* **YOUR TASK**: Extract, exactly and without pictures, every line from the one that includes "dynamic real-time deformability" through the final line of the material below.

* **DATA EXTRACT**:

>>>

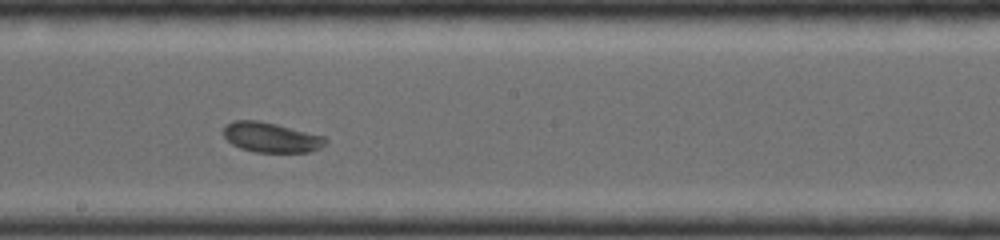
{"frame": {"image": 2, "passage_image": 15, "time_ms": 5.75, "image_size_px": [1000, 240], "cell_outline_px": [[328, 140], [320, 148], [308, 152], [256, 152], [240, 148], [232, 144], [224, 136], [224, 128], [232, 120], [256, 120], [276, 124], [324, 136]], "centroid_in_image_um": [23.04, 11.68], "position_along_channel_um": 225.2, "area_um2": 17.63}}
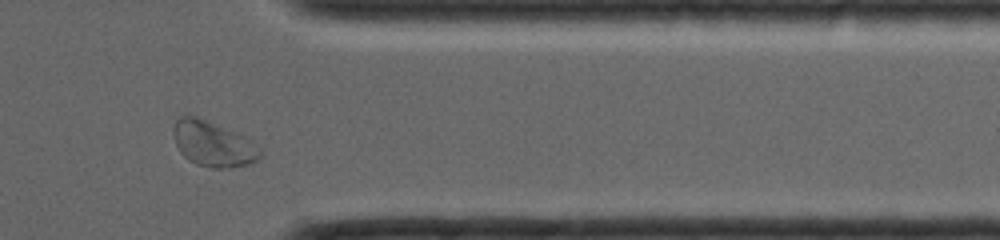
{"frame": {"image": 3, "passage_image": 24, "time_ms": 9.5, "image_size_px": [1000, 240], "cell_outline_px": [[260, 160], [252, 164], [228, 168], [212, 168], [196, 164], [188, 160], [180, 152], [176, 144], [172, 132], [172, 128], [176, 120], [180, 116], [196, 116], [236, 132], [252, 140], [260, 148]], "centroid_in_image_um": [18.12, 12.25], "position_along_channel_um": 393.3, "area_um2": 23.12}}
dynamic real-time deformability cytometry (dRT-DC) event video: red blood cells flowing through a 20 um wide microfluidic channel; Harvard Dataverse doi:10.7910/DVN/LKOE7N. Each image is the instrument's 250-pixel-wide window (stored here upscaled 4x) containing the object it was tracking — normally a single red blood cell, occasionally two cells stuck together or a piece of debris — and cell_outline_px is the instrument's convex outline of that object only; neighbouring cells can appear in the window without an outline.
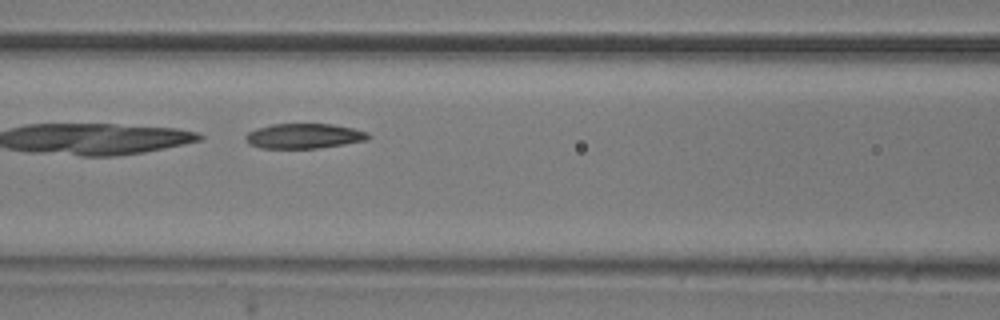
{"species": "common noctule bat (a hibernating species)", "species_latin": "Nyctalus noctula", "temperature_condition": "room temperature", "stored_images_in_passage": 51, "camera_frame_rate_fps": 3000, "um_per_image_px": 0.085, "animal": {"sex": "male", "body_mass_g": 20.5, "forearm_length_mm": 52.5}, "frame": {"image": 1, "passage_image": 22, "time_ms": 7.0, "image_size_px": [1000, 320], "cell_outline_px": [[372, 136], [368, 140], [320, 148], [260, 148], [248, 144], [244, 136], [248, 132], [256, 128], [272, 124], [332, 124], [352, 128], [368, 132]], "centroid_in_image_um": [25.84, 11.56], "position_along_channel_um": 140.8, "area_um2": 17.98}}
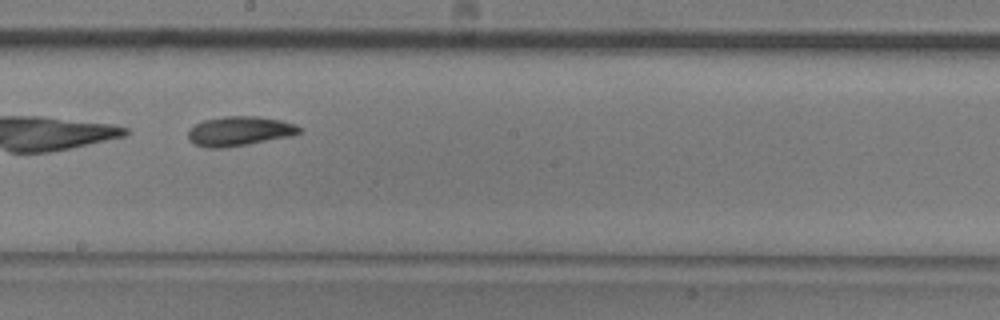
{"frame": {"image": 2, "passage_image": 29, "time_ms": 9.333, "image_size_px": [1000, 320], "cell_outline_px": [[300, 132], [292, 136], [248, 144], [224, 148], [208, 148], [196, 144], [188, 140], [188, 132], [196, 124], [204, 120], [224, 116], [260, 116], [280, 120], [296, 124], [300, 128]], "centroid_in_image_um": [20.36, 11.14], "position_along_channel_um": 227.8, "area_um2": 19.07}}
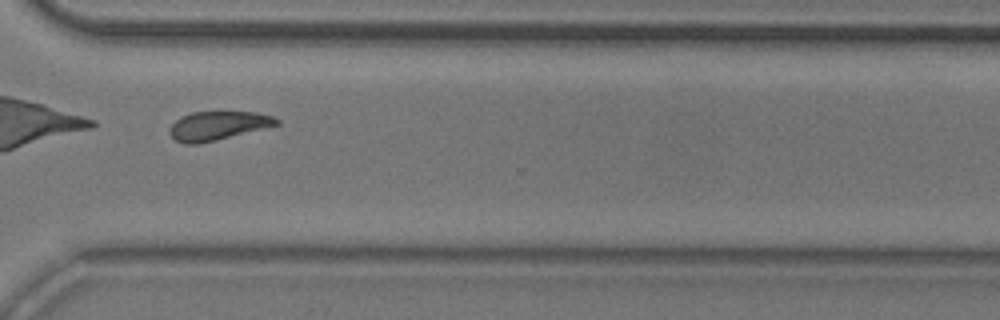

<<<

* **RESULT**:
dynamic real-time deformability cytometry (dRT-DC) event video: red blood cells flowing through a 20 um wide microfluidic channel; Harvard Dataverse doi:10.7910/DVN/LKOE7N. Each image is the instrument's 250-pixel-wide window (stored here upscaled 4x) containing the object it was tracking — normally a single red blood cell, occasionally two cells stuck together or a piece of debris — and cell_outline_px is the instrument's convex outline of that object only; neighbouring cells can appear in the window without an outline.
{"species": "common noctule bat (a hibernating species)", "species_latin": "Nyctalus noctula", "temperature_condition": "room temperature", "stored_images_in_passage": 51, "camera_frame_rate_fps": 3000, "um_per_image_px": 0.085, "animal": {"sex": "male", "body_mass_g": 20.5, "forearm_length_mm": 52.5}, "frame": {"image": 1, "passage_image": 22, "time_ms": 7.0, "image_size_px": [1000, 320], "cell_outline_px": [[372, 136], [368, 140], [320, 148], [260, 148], [248, 144], [244, 136], [248, 132], [256, 128], [272, 124], [332, 124], [352, 128], [368, 132]], "centroid_in_image_um": [25.84, 11.56], "position_along_channel_um": 140.8, "area_um2": 17.98}}
{"frame": {"image": 2, "passage_image": 29, "time_ms": 9.333, "image_size_px": [1000, 320], "cell_outline_px": [[300, 132], [292, 136], [248, 144], [224, 148], [208, 148], [196, 144], [188, 140], [188, 132], [196, 124], [204, 120], [224, 116], [260, 116], [280, 120], [296, 124], [300, 128]], "centroid_in_image_um": [20.36, 11.14], "position_along_channel_um": 227.8, "area_um2": 19.07}}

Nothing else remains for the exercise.